— AIM OF THE EXERCISE —
Every line of the data that includes "linejoin" should be copied out.

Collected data
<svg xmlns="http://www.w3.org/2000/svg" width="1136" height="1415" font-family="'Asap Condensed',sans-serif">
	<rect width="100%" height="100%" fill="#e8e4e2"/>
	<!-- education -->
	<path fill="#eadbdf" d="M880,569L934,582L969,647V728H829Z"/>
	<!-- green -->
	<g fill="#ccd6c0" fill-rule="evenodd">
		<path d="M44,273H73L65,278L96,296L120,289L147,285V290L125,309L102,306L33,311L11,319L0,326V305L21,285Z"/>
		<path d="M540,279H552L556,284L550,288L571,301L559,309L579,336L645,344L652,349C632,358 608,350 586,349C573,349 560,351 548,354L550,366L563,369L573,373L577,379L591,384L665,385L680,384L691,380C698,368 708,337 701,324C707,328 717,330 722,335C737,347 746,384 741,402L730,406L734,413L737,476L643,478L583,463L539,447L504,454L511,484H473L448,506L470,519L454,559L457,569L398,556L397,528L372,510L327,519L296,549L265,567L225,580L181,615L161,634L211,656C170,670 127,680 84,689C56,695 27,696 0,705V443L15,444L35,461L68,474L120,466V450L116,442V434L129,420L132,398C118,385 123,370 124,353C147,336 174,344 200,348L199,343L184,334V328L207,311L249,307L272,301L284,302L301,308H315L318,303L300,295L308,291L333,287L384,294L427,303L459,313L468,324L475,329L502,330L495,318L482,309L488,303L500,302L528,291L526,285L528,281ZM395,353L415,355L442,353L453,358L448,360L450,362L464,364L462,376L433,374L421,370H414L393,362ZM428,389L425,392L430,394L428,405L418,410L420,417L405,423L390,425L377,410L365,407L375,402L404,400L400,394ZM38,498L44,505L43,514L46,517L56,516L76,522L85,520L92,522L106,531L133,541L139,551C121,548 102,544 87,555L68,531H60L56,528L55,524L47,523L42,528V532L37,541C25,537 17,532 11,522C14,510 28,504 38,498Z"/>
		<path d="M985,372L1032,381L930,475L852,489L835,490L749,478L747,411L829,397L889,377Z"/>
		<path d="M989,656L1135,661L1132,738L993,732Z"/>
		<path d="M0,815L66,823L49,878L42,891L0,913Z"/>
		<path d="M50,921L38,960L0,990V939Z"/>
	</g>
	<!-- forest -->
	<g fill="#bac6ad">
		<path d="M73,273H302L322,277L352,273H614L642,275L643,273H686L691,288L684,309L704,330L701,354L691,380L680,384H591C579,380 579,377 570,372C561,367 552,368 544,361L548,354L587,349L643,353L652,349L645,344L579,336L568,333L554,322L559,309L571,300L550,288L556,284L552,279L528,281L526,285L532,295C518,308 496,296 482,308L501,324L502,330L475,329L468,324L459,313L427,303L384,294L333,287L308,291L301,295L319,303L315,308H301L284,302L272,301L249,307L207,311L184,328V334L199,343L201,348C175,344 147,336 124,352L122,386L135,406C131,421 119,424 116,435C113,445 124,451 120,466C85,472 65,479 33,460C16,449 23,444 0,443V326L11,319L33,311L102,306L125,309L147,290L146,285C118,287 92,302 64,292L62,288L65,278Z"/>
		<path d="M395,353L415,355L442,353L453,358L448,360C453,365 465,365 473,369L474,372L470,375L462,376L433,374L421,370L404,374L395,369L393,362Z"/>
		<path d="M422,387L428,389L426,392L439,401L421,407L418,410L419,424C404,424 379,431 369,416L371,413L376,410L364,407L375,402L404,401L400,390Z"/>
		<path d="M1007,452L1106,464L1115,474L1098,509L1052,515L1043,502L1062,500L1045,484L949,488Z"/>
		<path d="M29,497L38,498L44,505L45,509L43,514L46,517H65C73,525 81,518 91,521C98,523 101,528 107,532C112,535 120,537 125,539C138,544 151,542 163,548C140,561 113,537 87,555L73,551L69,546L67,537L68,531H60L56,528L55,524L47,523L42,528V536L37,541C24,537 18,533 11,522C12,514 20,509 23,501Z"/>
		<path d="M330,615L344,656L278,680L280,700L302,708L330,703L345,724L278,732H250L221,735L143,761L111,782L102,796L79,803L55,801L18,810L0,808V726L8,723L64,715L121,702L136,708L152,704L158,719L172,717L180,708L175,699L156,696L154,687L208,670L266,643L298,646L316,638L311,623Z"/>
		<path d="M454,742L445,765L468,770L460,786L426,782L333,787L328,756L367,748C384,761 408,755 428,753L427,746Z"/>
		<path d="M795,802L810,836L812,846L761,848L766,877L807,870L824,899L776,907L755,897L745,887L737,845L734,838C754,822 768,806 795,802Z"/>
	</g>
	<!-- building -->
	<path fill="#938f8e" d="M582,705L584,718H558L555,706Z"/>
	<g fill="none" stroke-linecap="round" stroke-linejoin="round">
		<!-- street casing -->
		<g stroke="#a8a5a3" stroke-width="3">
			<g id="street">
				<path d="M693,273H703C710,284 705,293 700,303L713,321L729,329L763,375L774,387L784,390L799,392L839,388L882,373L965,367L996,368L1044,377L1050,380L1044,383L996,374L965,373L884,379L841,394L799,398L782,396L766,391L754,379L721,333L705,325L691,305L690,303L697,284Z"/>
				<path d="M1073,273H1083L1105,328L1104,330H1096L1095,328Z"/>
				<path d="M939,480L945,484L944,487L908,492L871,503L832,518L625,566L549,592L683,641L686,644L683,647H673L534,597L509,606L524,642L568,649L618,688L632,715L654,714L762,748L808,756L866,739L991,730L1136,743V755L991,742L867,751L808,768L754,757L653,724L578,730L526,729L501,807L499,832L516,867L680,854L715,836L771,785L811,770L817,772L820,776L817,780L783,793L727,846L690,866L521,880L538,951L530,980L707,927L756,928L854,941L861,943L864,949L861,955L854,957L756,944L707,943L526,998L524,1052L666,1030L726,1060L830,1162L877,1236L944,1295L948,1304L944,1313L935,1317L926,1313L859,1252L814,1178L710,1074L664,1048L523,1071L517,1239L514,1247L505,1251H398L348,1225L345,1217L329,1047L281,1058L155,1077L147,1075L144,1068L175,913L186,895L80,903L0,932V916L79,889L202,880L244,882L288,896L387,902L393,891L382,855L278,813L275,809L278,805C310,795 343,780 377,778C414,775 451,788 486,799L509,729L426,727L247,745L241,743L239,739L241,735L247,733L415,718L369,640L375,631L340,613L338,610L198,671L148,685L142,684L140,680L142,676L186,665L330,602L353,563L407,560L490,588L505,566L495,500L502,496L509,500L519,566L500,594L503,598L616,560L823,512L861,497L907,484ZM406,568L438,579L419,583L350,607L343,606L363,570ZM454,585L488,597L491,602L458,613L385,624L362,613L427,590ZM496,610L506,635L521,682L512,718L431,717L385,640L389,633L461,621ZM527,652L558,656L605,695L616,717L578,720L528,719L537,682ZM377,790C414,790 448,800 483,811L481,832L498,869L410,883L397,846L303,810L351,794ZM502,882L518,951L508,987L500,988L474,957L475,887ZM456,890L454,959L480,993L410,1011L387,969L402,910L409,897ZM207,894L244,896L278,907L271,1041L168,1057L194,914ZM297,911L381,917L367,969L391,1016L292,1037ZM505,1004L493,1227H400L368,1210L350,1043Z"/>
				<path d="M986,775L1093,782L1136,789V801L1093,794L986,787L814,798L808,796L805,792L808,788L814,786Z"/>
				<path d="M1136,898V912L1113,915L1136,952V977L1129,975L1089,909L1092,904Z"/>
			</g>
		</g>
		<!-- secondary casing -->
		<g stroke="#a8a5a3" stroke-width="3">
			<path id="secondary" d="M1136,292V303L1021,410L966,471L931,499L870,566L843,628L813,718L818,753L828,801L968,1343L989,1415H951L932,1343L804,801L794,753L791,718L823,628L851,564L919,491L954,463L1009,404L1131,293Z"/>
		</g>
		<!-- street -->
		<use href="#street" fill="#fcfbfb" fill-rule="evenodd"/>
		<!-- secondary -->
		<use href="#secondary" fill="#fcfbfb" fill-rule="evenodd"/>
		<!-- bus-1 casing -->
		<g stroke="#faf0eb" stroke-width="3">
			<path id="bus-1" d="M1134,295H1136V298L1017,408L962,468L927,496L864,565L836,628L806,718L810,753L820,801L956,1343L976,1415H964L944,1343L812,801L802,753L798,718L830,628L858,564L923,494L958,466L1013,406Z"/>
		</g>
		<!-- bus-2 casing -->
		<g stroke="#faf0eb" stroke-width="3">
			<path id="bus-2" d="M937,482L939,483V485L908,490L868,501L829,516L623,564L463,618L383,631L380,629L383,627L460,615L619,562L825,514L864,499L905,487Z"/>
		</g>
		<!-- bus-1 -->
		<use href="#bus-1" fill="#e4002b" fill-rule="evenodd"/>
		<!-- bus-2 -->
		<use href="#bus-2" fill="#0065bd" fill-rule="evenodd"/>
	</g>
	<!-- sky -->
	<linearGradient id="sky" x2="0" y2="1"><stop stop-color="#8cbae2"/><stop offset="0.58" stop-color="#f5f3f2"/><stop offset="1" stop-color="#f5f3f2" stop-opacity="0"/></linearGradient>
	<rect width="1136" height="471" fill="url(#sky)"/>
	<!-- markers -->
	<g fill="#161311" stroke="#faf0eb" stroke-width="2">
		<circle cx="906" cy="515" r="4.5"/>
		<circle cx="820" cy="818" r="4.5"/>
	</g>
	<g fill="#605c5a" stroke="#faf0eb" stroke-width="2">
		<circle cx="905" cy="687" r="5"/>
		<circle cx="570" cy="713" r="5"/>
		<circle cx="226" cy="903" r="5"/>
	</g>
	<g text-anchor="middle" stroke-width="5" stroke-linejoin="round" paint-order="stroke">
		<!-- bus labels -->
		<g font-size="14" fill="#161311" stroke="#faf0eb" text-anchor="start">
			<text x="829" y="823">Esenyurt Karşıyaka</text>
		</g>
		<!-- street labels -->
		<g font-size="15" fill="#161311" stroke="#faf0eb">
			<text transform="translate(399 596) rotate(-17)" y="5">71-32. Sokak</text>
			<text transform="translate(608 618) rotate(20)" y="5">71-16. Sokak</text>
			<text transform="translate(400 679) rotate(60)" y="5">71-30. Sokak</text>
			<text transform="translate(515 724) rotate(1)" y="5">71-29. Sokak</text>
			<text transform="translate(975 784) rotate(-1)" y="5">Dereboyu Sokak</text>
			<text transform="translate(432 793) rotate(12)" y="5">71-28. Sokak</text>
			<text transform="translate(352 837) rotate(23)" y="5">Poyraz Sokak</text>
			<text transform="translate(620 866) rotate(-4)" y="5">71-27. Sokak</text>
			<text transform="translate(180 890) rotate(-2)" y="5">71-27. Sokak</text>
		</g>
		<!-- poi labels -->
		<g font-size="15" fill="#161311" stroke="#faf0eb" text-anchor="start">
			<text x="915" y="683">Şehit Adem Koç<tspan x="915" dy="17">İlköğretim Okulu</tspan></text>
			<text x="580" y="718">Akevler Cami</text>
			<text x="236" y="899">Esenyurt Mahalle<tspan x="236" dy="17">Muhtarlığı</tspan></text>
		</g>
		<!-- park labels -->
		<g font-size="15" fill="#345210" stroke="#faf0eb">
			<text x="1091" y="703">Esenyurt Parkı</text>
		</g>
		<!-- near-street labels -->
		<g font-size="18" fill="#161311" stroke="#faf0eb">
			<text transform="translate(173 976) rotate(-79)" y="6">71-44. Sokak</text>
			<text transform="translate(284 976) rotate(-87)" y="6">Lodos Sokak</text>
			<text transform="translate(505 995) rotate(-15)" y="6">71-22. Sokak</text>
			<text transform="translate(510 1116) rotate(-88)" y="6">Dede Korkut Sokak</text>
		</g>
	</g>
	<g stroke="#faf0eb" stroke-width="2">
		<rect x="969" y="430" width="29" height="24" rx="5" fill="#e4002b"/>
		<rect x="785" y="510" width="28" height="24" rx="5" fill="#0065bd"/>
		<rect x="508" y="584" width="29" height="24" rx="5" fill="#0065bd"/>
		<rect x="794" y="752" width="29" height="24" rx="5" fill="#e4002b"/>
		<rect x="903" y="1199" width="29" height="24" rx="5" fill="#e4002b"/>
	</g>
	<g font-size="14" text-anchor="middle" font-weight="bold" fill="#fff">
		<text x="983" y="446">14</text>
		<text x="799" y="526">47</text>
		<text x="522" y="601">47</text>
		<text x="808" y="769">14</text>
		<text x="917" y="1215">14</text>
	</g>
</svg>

— OUTPUT FOR THIS EXERCISE —
	<g fill="none" stroke-linecap="round" stroke-linejoin="round">
	<g text-anchor="middle" stroke-width="5" stroke-linejoin="round" paint-order="stroke">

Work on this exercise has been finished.